As quatro aquisições somam aproximadamente R$ 510 milhões, expandindo a presença do fundo em empreendimentos logísticos de alto padrão. Os novos ativos estão localizados em Minas Gerais, São Paulo e Bahia. Grande parte dessas operações foi viabilizada por meio da compensação de créditos da 11ª emissão de cotas do fundo.
Novas aquisições impulsionam portfólio logístico
Entre as aquisições, destaca-se a compra do Galpão C do Infinity Business Park, situado em Extrema (MG), por R$ 142,5 milhões. O imóvel possui 38 mil metros quadrados de Área Bruta Locável (ABL) e está integralmente alugado para a Buiatte Transportes e Logística, que opera para a Midea. A estimativa é de um cap rate inicial de 9,9% ao ano.
O fundo também finalizou a aquisição do galpão B.2 do Pouso Alegre Business Park, em Minas Gerais, no valor de R$ 96,5 milhões. Este empreendimento ainda está em fase de construção, com previsão de entrega para maio de 2027, mas já oferece uma renda mínima garantida durante o período das obras.
Adicionalmente, o GGRC11 adquiriu uma participação de 39,25% no Condomínio Raposo/Sanca, um empreendimento logístico com perfil last mile localizado em São Paulo, por R$ 121,3 milhões. Outra aquisição foi um novo galpão no Polo Industrial de Camaçari (BA), por R$ 150 milhões, que contará com cerca de 54 mil m² de ABL e renda mínima garantida por 15 meses.
Venda estratégica de imóveis pode gerar lucro por cota
Além das novas aquisições, o GGRC11 anunciou a assinatura de um memorando de entendimentos (MoU) para a venda de 10 imóveis de seu portfólio. Os ativos incluem propriedades logísticas, industriais e híbridas, com valor total de R$ 530 milhões.
A gestão do fundo informou que a operação representa um prêmio de aproximadamente 14,1% sobre os últimos laudos de avaliação dos ativos, alinhando-se à estratégia de reciclagem de portfólio. Se concretizada, a transação poderá gerar um lucro estimado de cerca de R$ 0,22 por cota, considerando a base de cotistas após a 11ª emissão.
Avanços institucionais e desempenho do GGRC11
No âmbito institucional, o fundo aderiu à LAREAL (Latin America REITs Association), uma entidade que congrega REITs e fundos imobiliários da América Latina para promover governança, transparência e padronização de informações. Essa iniciativa segue a inclusão do GGRC11 nos índices FTSE EPRA Nareit Global Emerging e Global Extended.
Com o encerramento do exercício social em 30 de junho, o fundo também concluiu a reavaliação de sua carteira imobiliária. O processo indicou uma valorização de 0,77% nos ativos e de 0,76% no patrimônio líquido. A auditoria das demonstrações financeiras será realizada pela PwC e tem conclusão prevista para os próximos três meses.

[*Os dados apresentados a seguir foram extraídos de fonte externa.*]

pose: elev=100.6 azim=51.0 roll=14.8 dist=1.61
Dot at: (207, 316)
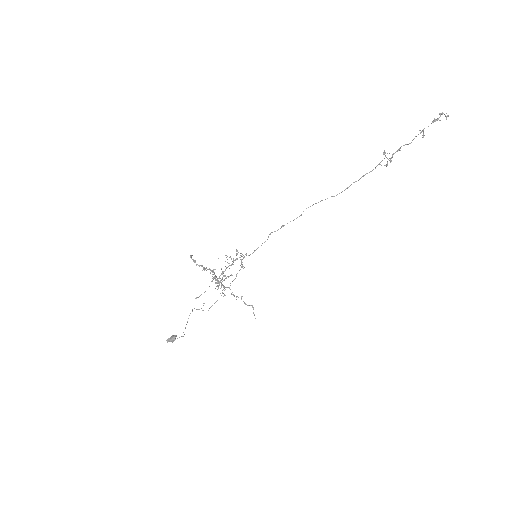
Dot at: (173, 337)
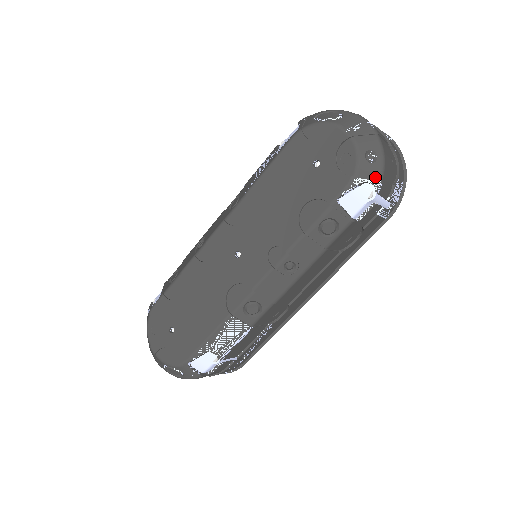
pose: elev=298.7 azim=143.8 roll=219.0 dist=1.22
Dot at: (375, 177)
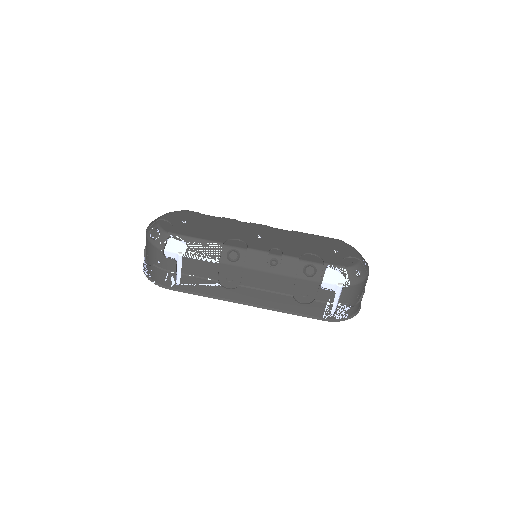
Dot at: (351, 280)
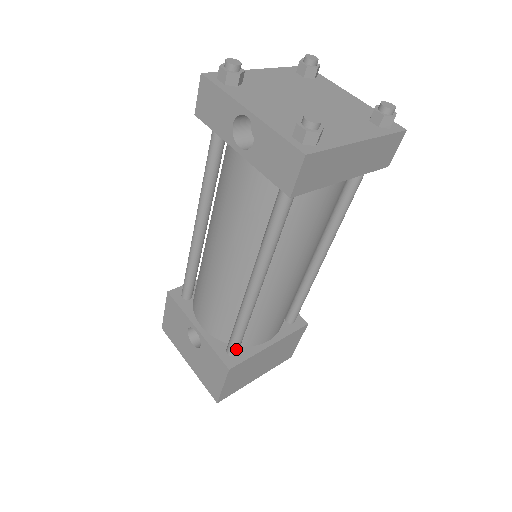
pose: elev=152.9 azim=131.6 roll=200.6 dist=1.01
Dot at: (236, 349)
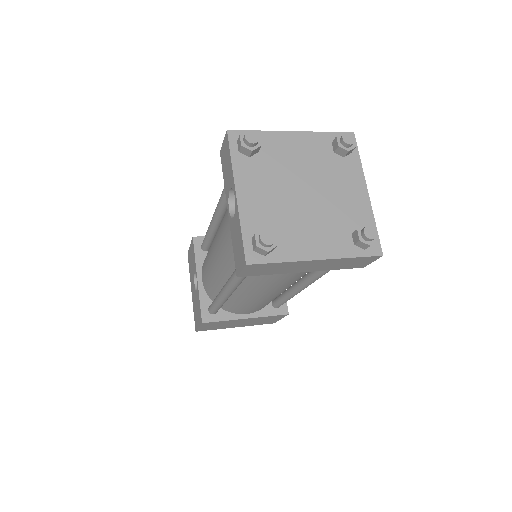
Dot at: (213, 312)
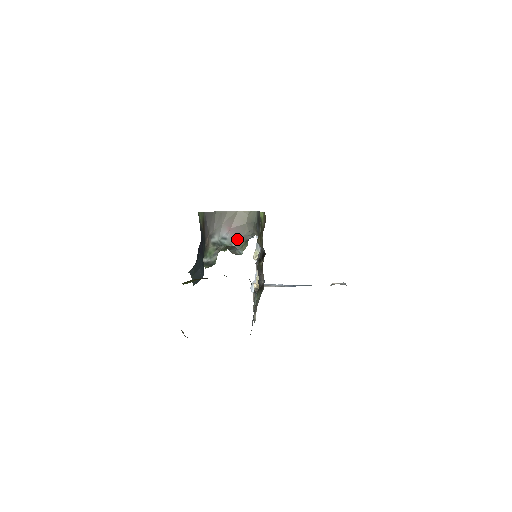
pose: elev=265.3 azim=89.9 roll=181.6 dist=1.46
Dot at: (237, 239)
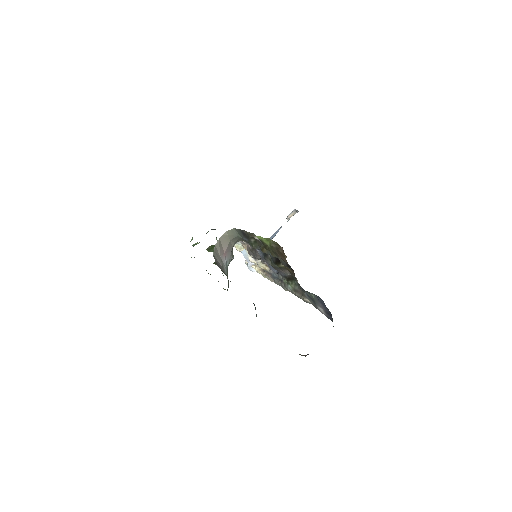
Dot at: (230, 254)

Desde o início de suas operações, o GGRC11 acumula uma rentabilidade total de 93,86%, superando o desempenho do IFIX no mesmo período, que foi de 88,16%. A gestão destaca que o retorno também corresponde a 91,68% do CDI líquido e a 156,33% do IPCA acumulado desde o lançamento do fundo.
Este conteúdo tem caráter jornalístico e informativo, não configurando recomendação de investimento. A decisão de investir em fundos imobiliários deve considerar o perfil do investidor, seus objetivos financeiros e os riscos inerentes ao mercado. Rentabilidade passada não garante resultados futuros.